---------- Supplied text ----------

Bennett Walsh, superintendent of the Holyoke Soldiers' Home, speaking at a memorial service in 2017.
The Republican / masslive.com/photos
Bennett Walsh, superintendent of the Holyoke Soldiers' Home, speaking at a memorial service in 2017.

Updated at 5:17 p.m. 

Massachusetts Health and Human Services Secretary Marylou Sudders did not have the authority to fire Holyoke Soldiers' Home Superintendent Bennett Walsh following a COVID-19 outbreak at the home, and Walsh's termination should be considered void, a Hampden County judge ruled Monday.

State law explicitly places management of the home and its superintendent under the purview of the facility's board of directors, not an individual secretariat, Hampden Superior Court Judge John Ferrara wrote in his decision.

Ferrara ruled that Sudders overstepped her authority when she terminated Walsh via letter in June, even if Gov. Charlie Baker had approved the action. Ferrara deemed Walsh's firing "invalid and void," and his ruling said the board alone has the authority to execute a change in Walsh's employment.

"In this matter, had the Governor recommended the Board terminate Walsh, there is no reason to believe that the Board would not have complied," Ferrara wrote. "The Board, and not the Secretary, was the proper vehicle through which the Governor could have exercised any authority to terminate the Superintendent."

Walsh was hired to the position in 2016, and he was at the top of the home's leadership when COVID-19 swept through the facility in February and March, killing at least 76 veterans who resided there.

The administration placed him on paid administrative leave amid the crisis and tapped Val Liptak as interim superintendent.

---------- Data shown ----------

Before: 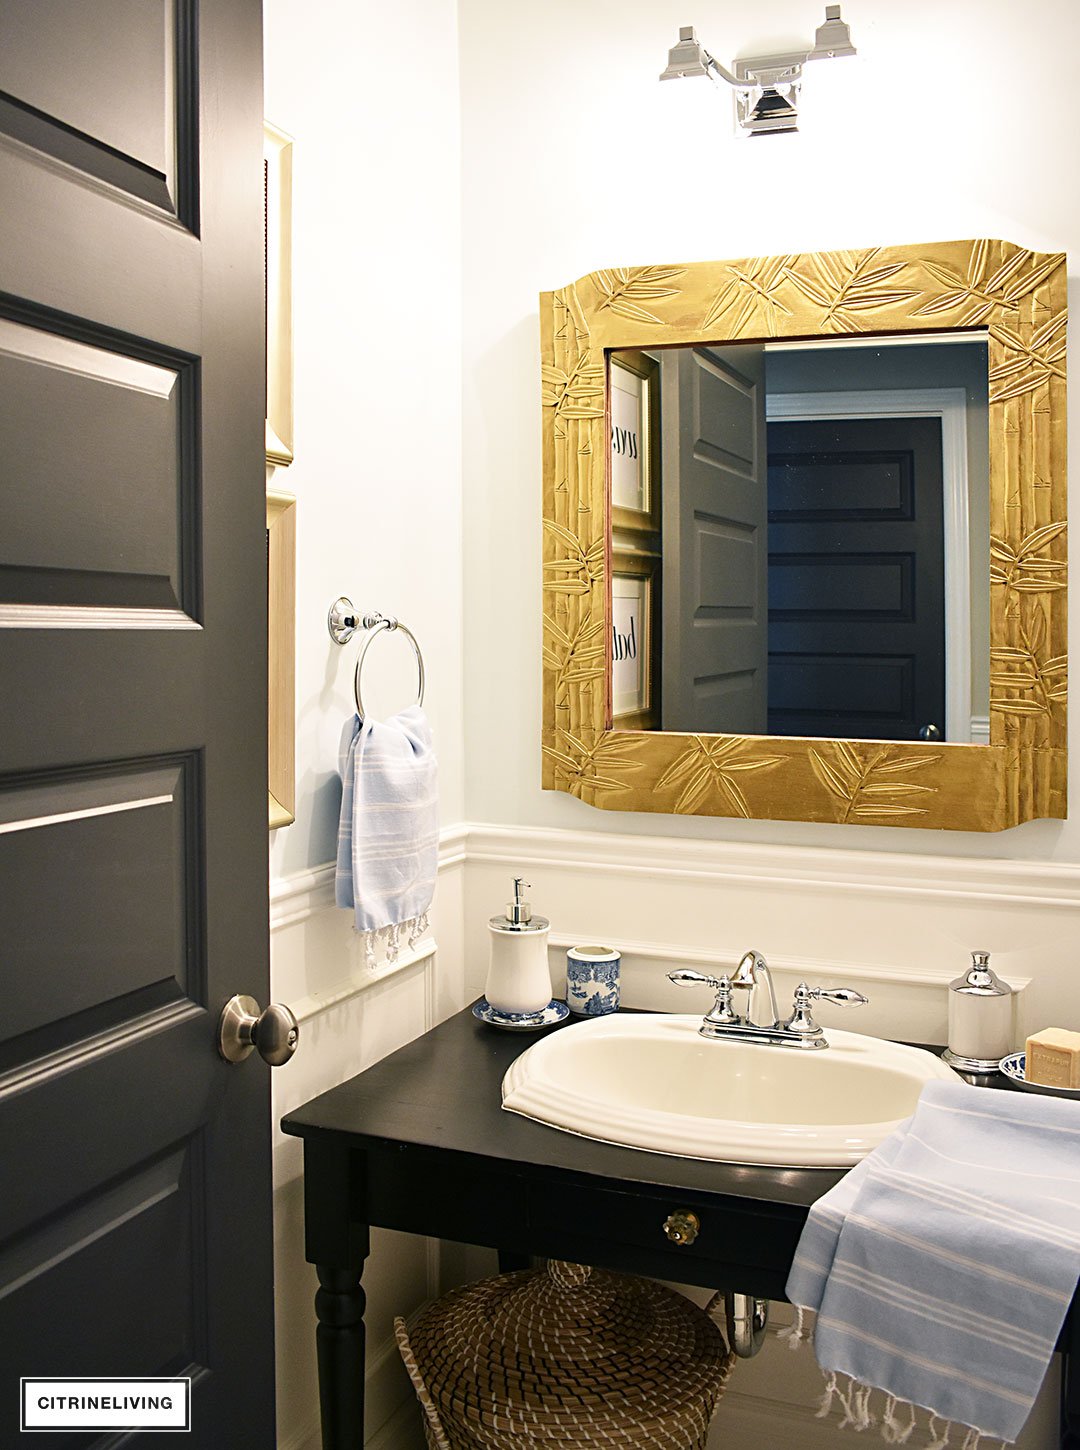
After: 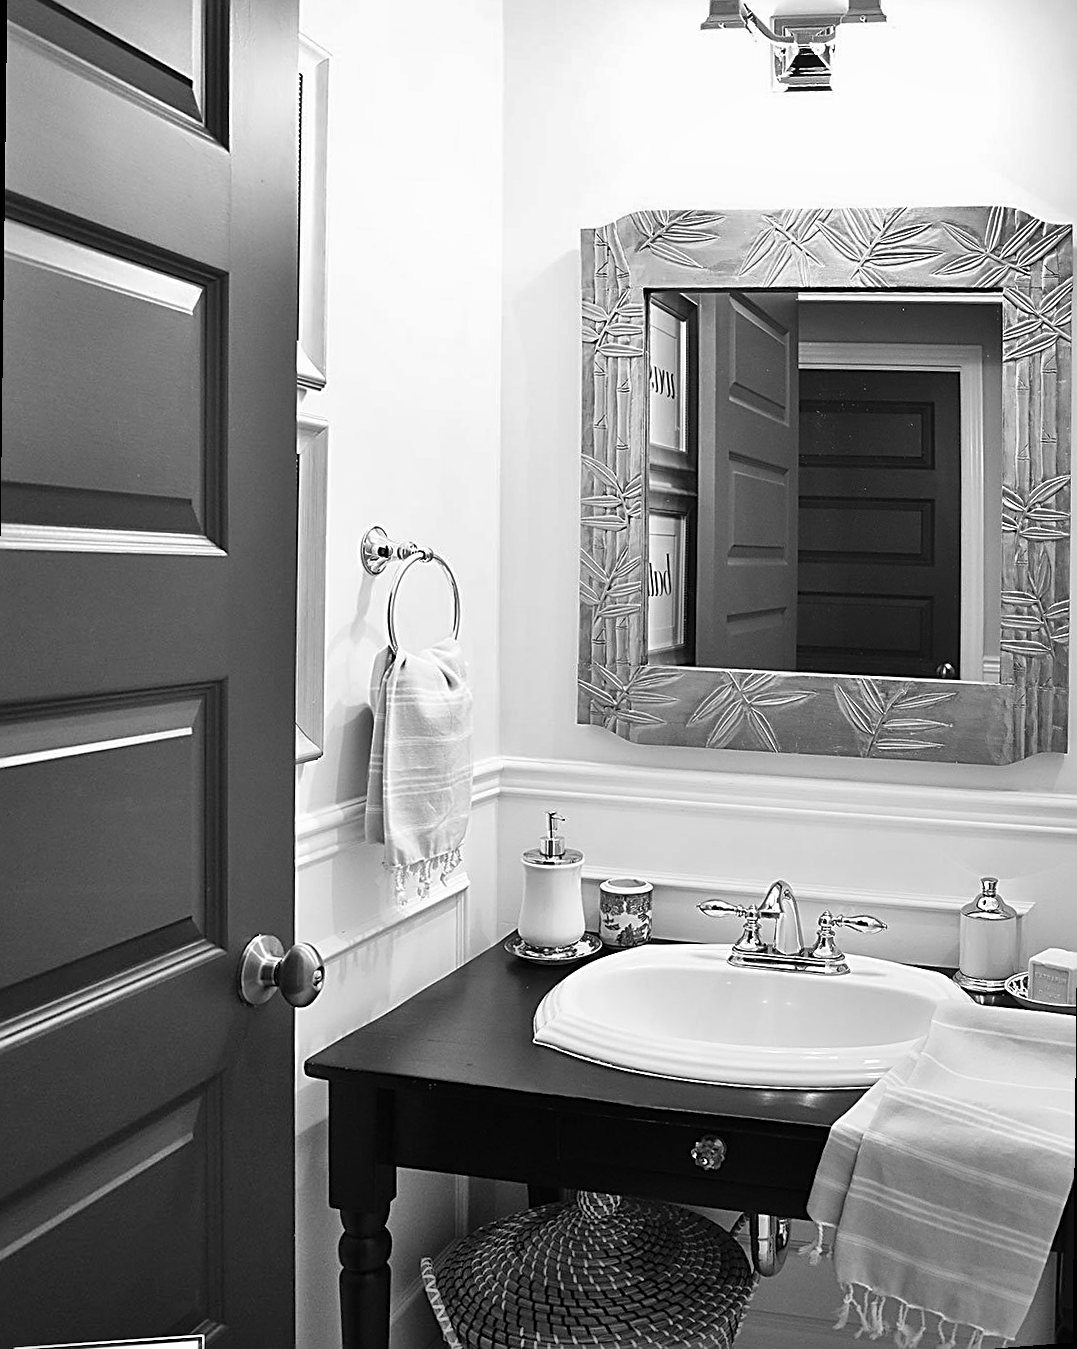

----------

▸ Task 1:
In the article about the Holyoke Soldiers' Home ruling, who does state law put in charge of managing the home and its superintendent?
▸ Task 2:
Continue the article about the Holyoke Soldiers' Home ruling from its final sentence.

▸ Exercise result 1:
The facility's board of directors.

▸ Exercise result 2:
Baker asked former U.S. Attorney Mark Pearlstein to investigate the outbreak, and he concluded in a June 24 report that a series of "utterly baffling" decisions by facility higher-ups – such as combining two locked dementia care units with both COVID-positive and COVID-negative patients – contributed to the problems at the home.

Sudders, with Baker's support, wrote to Walsh firing him the same day as the release of Pearlstein's report. Walsh challenged that step in court on July 13, arguing that the letter was invalid.

While the health and human services secretary has authority to appoint and remove the superintendent of the other state-run soldiers' home in Chelsea, the secretary does not have the same power over the Holyoke position, Ferrara wrote.

Sudders also mistakenly cited a section of state law applying only to the Chelsea home when she notified Walsh of his hiring in 2016, according to Ferrara.

The Monday court decision left the long-term fate of the home's top position unclear. While Ferrara ruled Walsh's termination void, he also stressed in his decision that Walsh does not have a right to a hearing about his dismissal and that the board does not need "good cause" to remove a superintendent.

Trustees had scheduled a meeting in April to consider Walsh's fate, but that never took place after the superintendent filed a lawsuit over due process concerns.

Walsh's attorney, William Bennett, said in a statement that he hopes the decision will prompt a public reconsideration of the crisis.

"For several months Superintendent Walsh has been vilified by Governor Baker, Secretary Sudders and others," Bennett said. "I hope that this decision will allow people to consider that perhaps that criticism is unfair and that the actual story of what happened has not yet been understood."

Bennett said "a true inquiry" into the dozens of deaths at the home should "focus on the science."

"Covid has a unique method of transmission," he continued. "It spreads silently and is transmitted by people who do not appear to be infected. When the disease got into the Soldiers' Home, where the veterans were already vulnerable because of the living conditions and their age and health, it spread rapidly despite the good faith efforts of the staff."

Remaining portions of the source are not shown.